Man kümmert sich nicht um das, was man eventuell hört, sieht, denkt und fühlt, sondern man richtet die Aufmerksamkeit nur auf den Atem. Einfach so! Einatmen, ausatmen, einatmen, ausatmen. Das ist eine sehr natürliche Konzentration. Die Verbindung mit dem Rhythmus des Atems ermöglicht das Verblassen und schliesslich das Verschwinden der Gedanken.

Aber am Anfang geschieht es leicht, dass Gedanken kommen und einen forttragen. Auf einmal ist man wieder mitten im Denkprozess oder es tauchen irgendwelche Bilder auf. Dann muss man die Aufmerksamkeit oder das Gewahrsein auf den Atem zurückbringen. Nur Atem! Das kann einem ziemlich langweilig erscheinen. Kommt man aber in diese Sammlung hinein, wird man sozusagen eins mit dem Atem, dann stellt sich ein rhythmischer Ruhezustand ein.

Verbleibt man darin – man kann die Fähigkeit, darin zu verbleiben, entwickeln – dann braucht man sich nicht mehr bewusst auf den Atem zu konzentrieren. Man weilt einfach in einem rhythmischen, harmonischen Ruhezustand. Verbleibt man darin, vertieft sich das Bewusstsein. Es ist – um das Symbol der Bergteichs zu benutzen – als ob man sich von der Oberfläche des Wasserspiegels löst und unterhalb des Wasserspiegels tiefer und tiefer ins Wasser taucht.

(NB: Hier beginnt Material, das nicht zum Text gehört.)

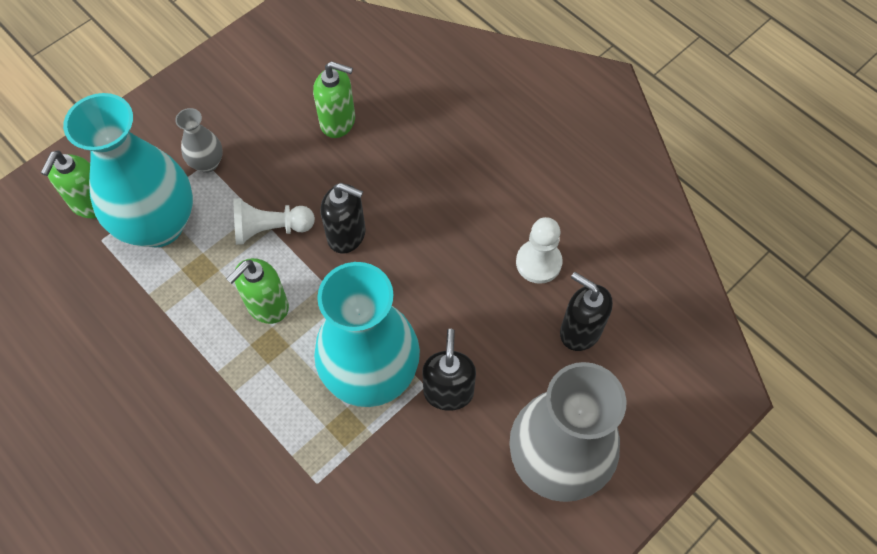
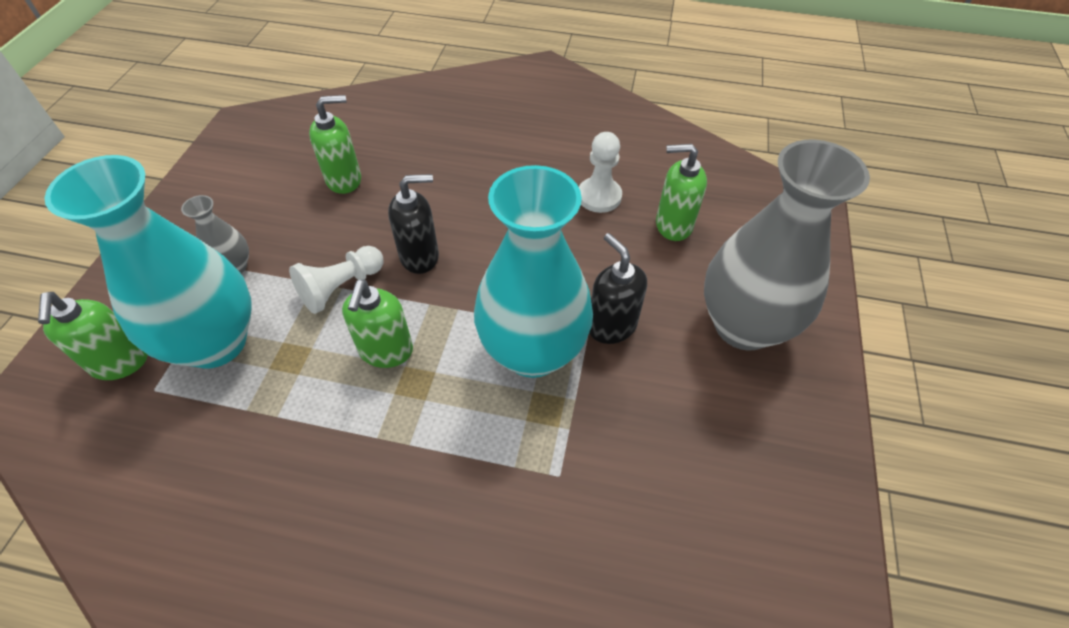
camera: 35 degrees left, 10 degrees down
(580, 331) = (673, 225): black soap dispenser -> green soap dispenser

Das ist also gemeint mit: Entleere deinen Geist und tauche tief ins Tao ein. So soll Meditation sein, vorstellungslos und inhaltslos. So, dass sich ein harmonischer Ruhezustand einstellt. So soll es sein!

Was leider nicht so ist …

Was leider nicht so ist. Weil man mit einem Eigenwillen an die Sache geht: «Ich muss jetzt meditieren; ich darf jetzt nicht denken; ich soll nichts sehen, nichts hören …». Man schottet sich ab und ist weit entfernt vom rhythmischen, harmonischen Zustand, in dem man eins ist mit dem natürlichen Atem. Man zwingt sich sozusagen in dieses Nicht-Denken, Nicht-Hören, Nicht-Sehen. So: (HP macht ein verkrampftes Gesicht und gibt einen gequälten Laut von sich).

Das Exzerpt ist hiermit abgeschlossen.